Od początku meczu z Wyspami Owczymi dominowali nasi południowi sąsiedzi, ale dopiero na kwadrans przed końcem zdołali to potwierdzić zdobytym golem. W 74. minucie po podaniu Ondreja Lingra piłkę zagrał ręką we własnym polu karnym Odmar Faero i sędzia podyktował rzut karny, korzystając jeszcze z podpowiedzi VAR. Pewnym wykonawcą jedenastki był kapitan Tomáš Souček, który pewnym strzałem pokonał bramkarza Mathiasa Lamhauga, choć zanim arbiter potwierdził jedenastkę, to upłynęło trochę czasu, a na boisku zrobiło się małe zamieszanie.
Zobacz także: We wtorek Czesi podejmą decyzję, kto będzie ich selekcjonerem!

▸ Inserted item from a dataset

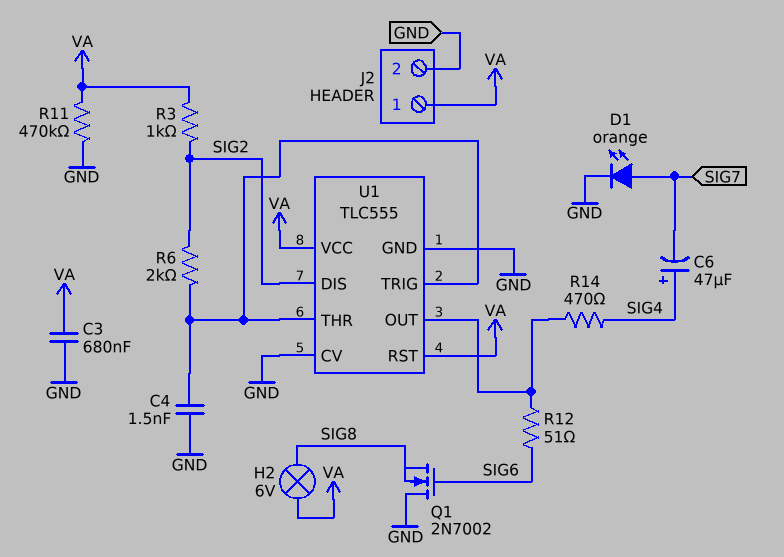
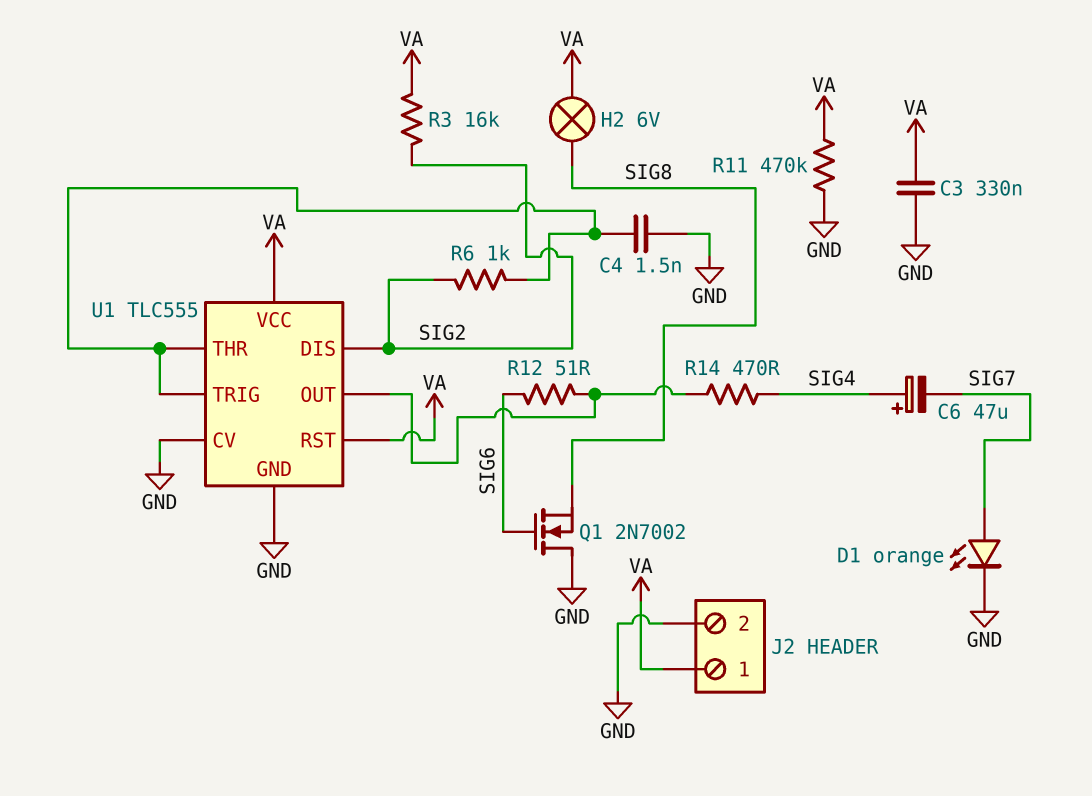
C3: 680nF (GND, VA) -> 330nF (GND, VA)
R3: 1k (SIG2, VA) -> 16k (SIG2, VA)
R6: 2k (SIG2, U1/THR) -> 1k (SIG2, U1/THR)

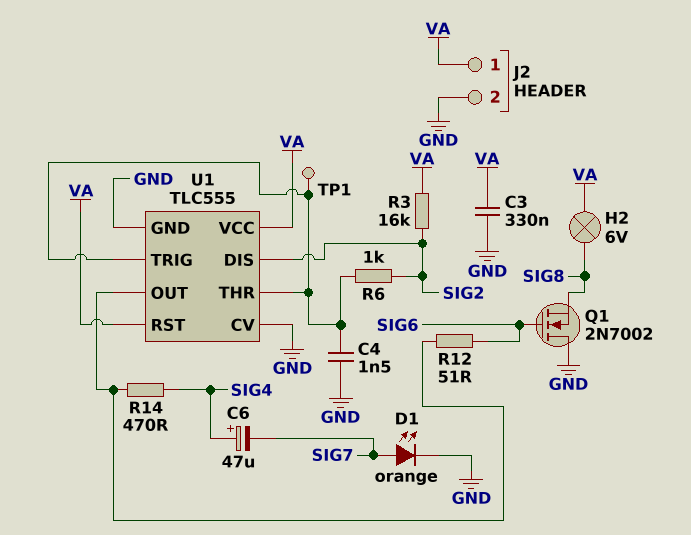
R11: 470k (GND, VA) -> none
TP1: none -> test point (U1/THR)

- Taki moment jest nieprzyjemny. Mam jednak radę od mojego klubowego kolegi Łukasza Fabiańskiego, który mi powiedział, że dla zawodnika zawsze najgorszą rzeczą jest, gdy długo trzyma piłkę ustawioną na jedenastym metrze, a wokół niego coś się dzieje. Dlatego wziąłem piłkę z powrotem do ręki, żeby nie stać przed pustą bramką. Całkowicie wymazałem ten moment, a potem poszedłem tam z czystą głową i byłem gotowy na zdobycie bramki – powiedział po wygranym meczu 28-letni pomocnik West Ham United, który wraz z rezerwowym obrońcą Vladymirem Coufalem występuje w jednym klubie razem z Fabiańskim.
Reprezentację Czech w listopadzie czeka jeszcze dwa mecze w eliminacjach Euro 2024. Najpierw zmierzą się z Polską w Warszawie (17.11), a następnie zagrają z Mołdawię w Ołomuńcu (20.11).